**提供文本:**

━━━━━━━━

陳威僑的爸爸,從學生時代就到高雄,在台南結婚生子。陳威僑7歲前住在富里,由爺爺奶奶帶大。第一代在二戰後,就嗅到戲院會有生意,便開始蓋戲院自己經營,有很長一段時間,戲院的放映工作都由爺爺自己操作。陳威僑小時候就常跟著爺爺在放映室,膠卷放映的細瑣工作很多,捲片、片子斷掉要黏片、放映的時候要注意換片、注意鏡頭的焦距有沒有跑掉。問陳威橋會幫忙爺爺嗎?「有幫忙捲片過,不過捲不好會被罵。」陳威橋說。

時代淘洗後的看戲人

早期蓋戲院並不容易。陳威僑的叔叔陳享榮回憶:「戲院是從1959年蓋到1962年,不過不是連續蓋。一年中,有半年蓋戲院,半年務農種甘蔗。當時建材是從溪邊撿石頭,用牛車運回來,慢慢蓋。需要很多人力,找榮民幫忙,有時候米倉的米還不夠吃。1964年開始營業。以前不辭路途遙遠,來看的人很多。熱門的影片像是日本武士片、梁祝。後來錄影帶出租店開了以後,戲院就沒落。」不過現在錄影帶出租店也走入歷史,陳享榮指著戲院斜對面的麵包店說,那就是以前鄉裡第一間錄影帶出租店。
陳威僑的另一個叔叔陳灶榮,以前會幫戲院提字寫海報,他認為戲院沒落是必然。1970年代,富里人口有3萬8左右,後來很多人口外移就沒再回來,現在人口大概剩幾千人而已。但戲院沒落,也不表示影視的娛樂需求消失。
我問陳灶榮,你以前會看電影嗎?「會啊。」還記得片名?「不太記得,什麼都看。」問他現在晚上都做些什麼事,陳灶榮拿出他的平板電腦說:「追連續劇,韓劇、中國古裝戲、日劇都有,只要全劇不超過10幾集的我都看。」看戲的人還在,只是從戲院座椅移到家中沙發,從白色大螢幕移到平板電腦。

━━━━━━━━

**蒐集資料:**
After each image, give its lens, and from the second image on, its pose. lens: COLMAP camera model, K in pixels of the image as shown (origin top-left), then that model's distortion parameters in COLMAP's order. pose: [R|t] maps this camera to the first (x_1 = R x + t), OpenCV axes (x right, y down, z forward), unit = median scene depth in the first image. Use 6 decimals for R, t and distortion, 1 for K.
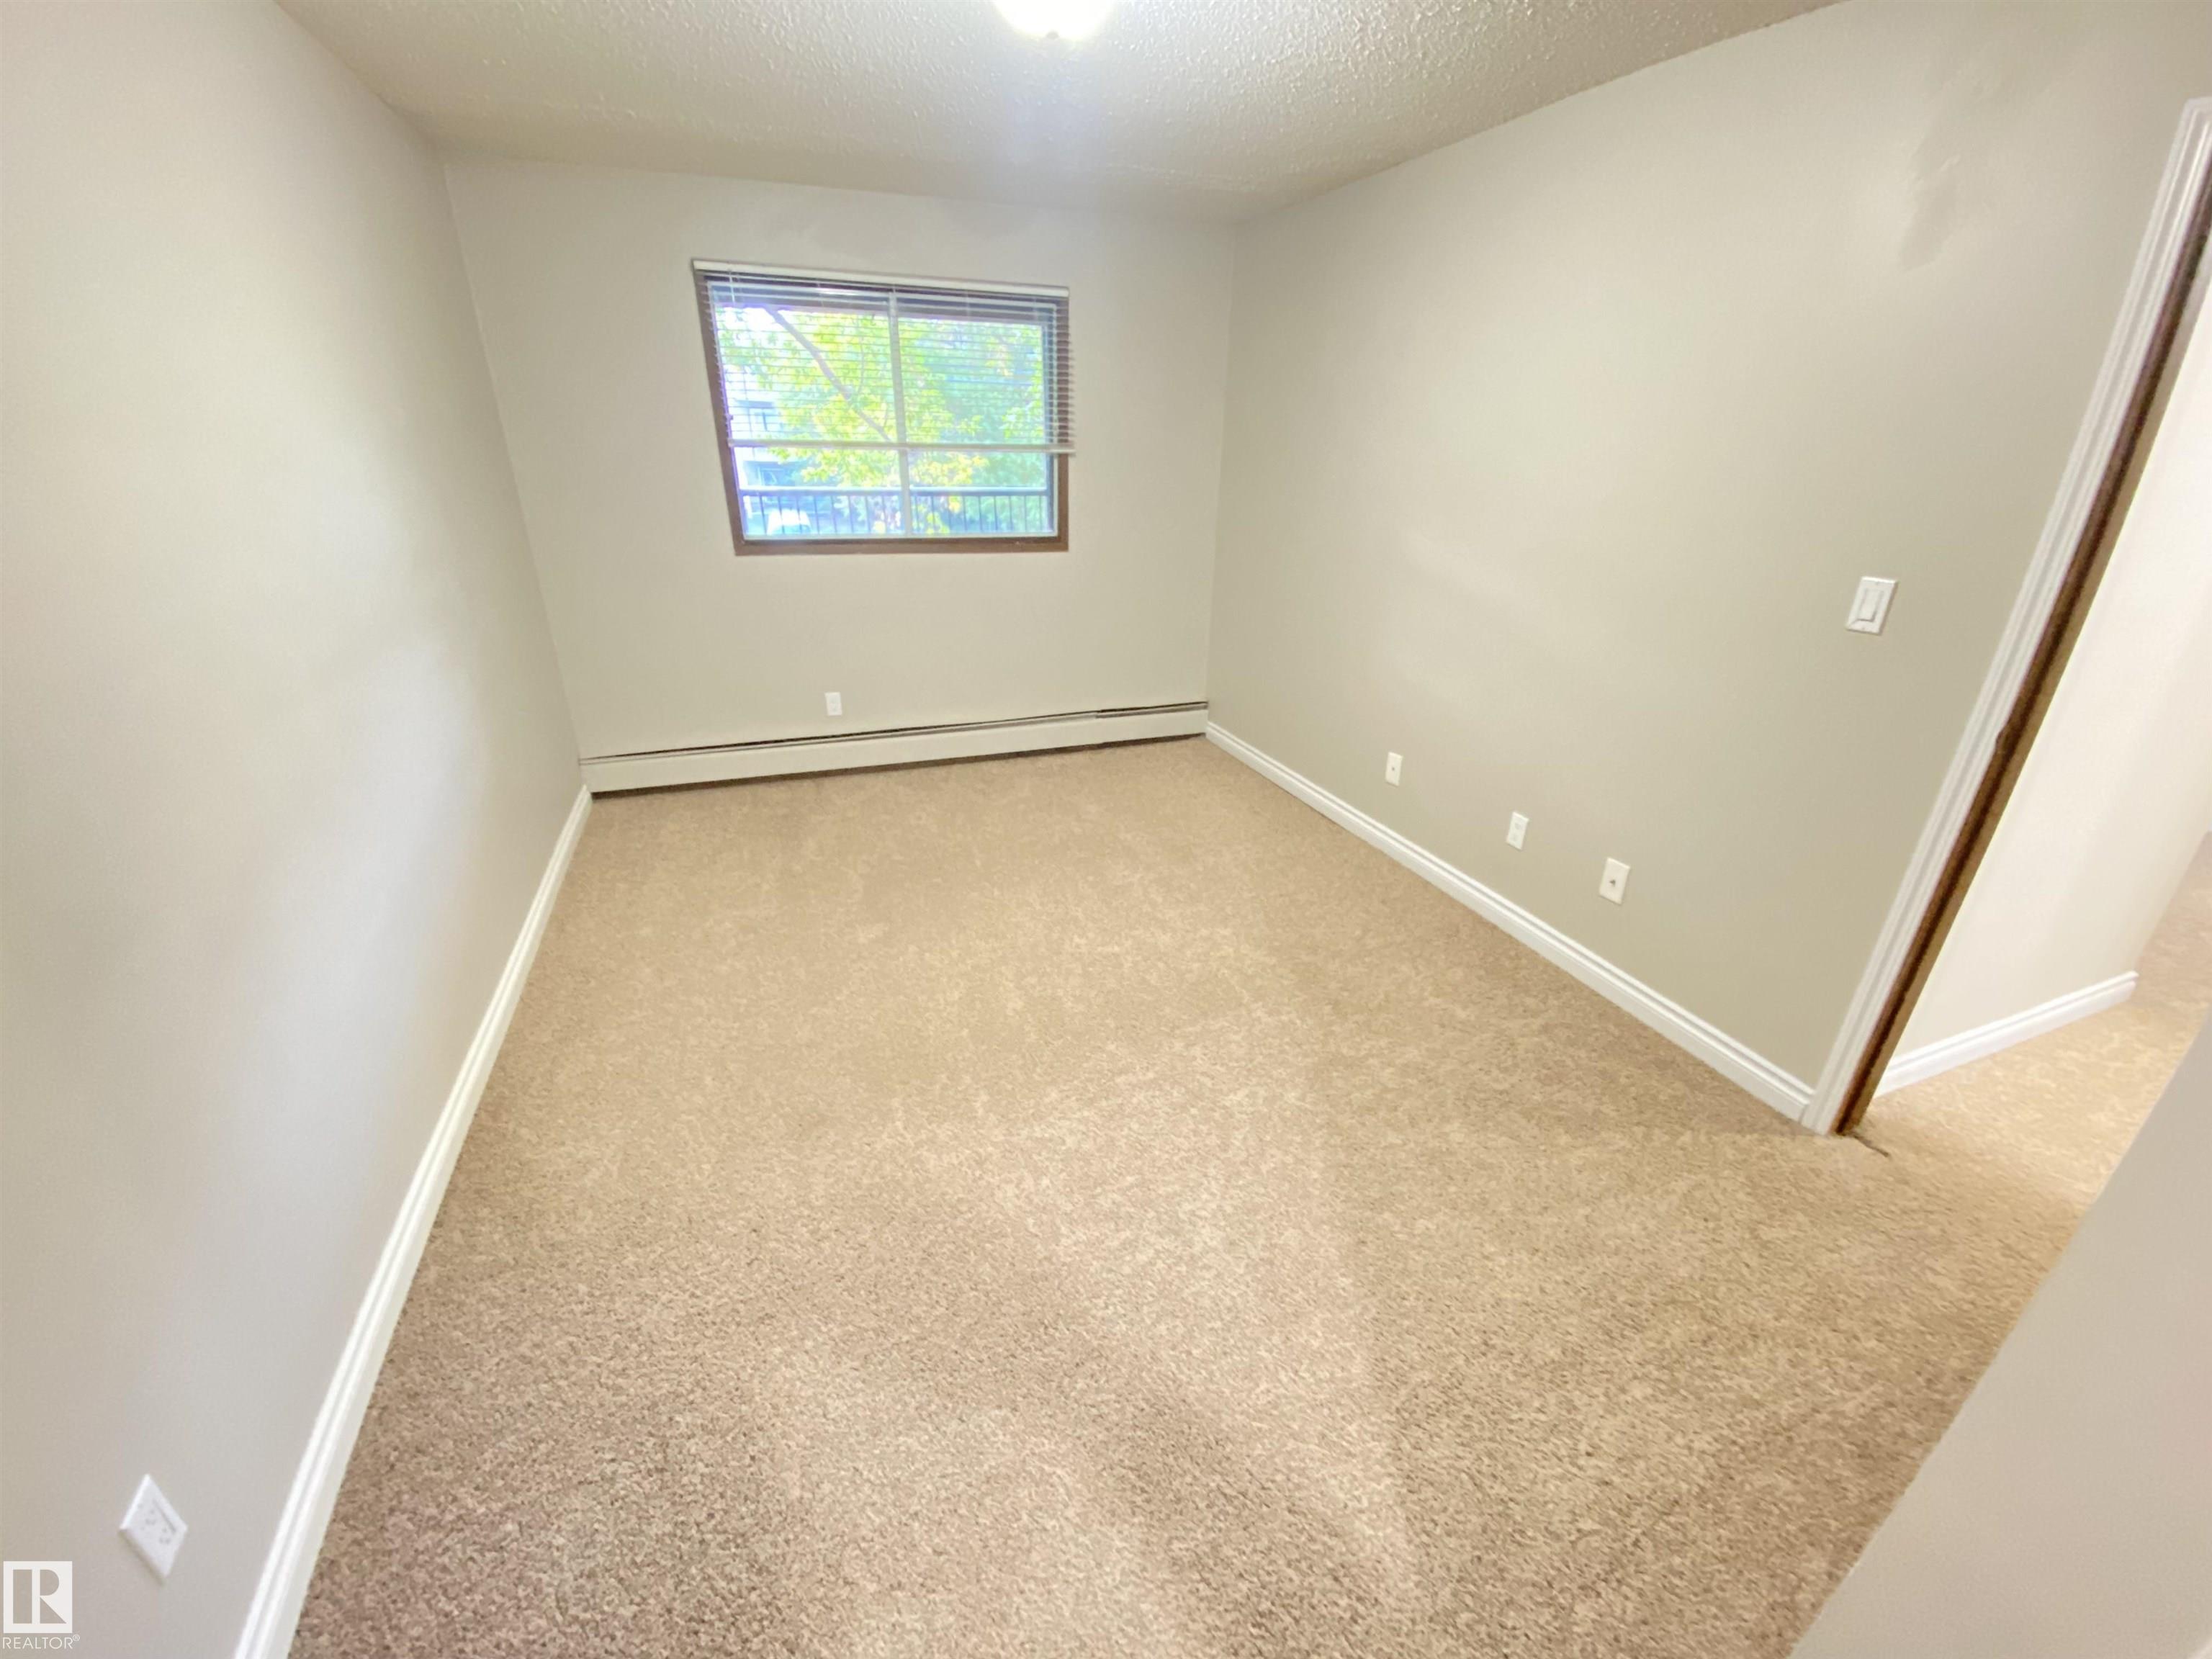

━━━━━━━━

**任務 A:**
在關於富里戲院的文本中,戲院是哪一年開始營業的?
**任務 B:**
接續關於富里戲院興衰的這篇文章,從最後一句之後往下寫。

**答案 A:**
戲院於1964年開始營業。

**答案 B:**
尋根

那些陳灶榮口中,外移後沒再回來的人裡面,也包括陳威僑的父親。陳威僑說:「現在富里人看我是外人,我7歲離開,37歲重新回來。真希望我念完富里國小再到西部,這樣在富里的記憶與朋友就會多一點。」
回家永遠不嫌晚,每個月回去把戲院的門打開,就是開啟一個機會,開始有人走進來,認識新朋友。「戲院在有限的財力人力,能做到什麼程度,或許不是重點,重點在於這個過程可以認識新朋友。而且,台灣地方戲院最多時聽說有865家,我相信不只有瑞舞丹大戲院,只是其他還沒有把門打開而已。我希望能盡我能做的一點努力。」陳威橋說著。
我想,讓陳威僑堅定說這句話的原因,不是文化使命或文創理念,而是想念阿公阿嬤的感情在推動著他。去年4月,《新天堂樂園》25週年的修復版上映,在瑞舞丹大戲院進行一場放映。大螢幕上的劇情,幾乎就是陳威僑的真實故事,這個偶然與巧合,或許是冥冥之中的安排,鼓勵陳威僑與瑞舞丹大戲院,日後繼續開門迎光,迎客。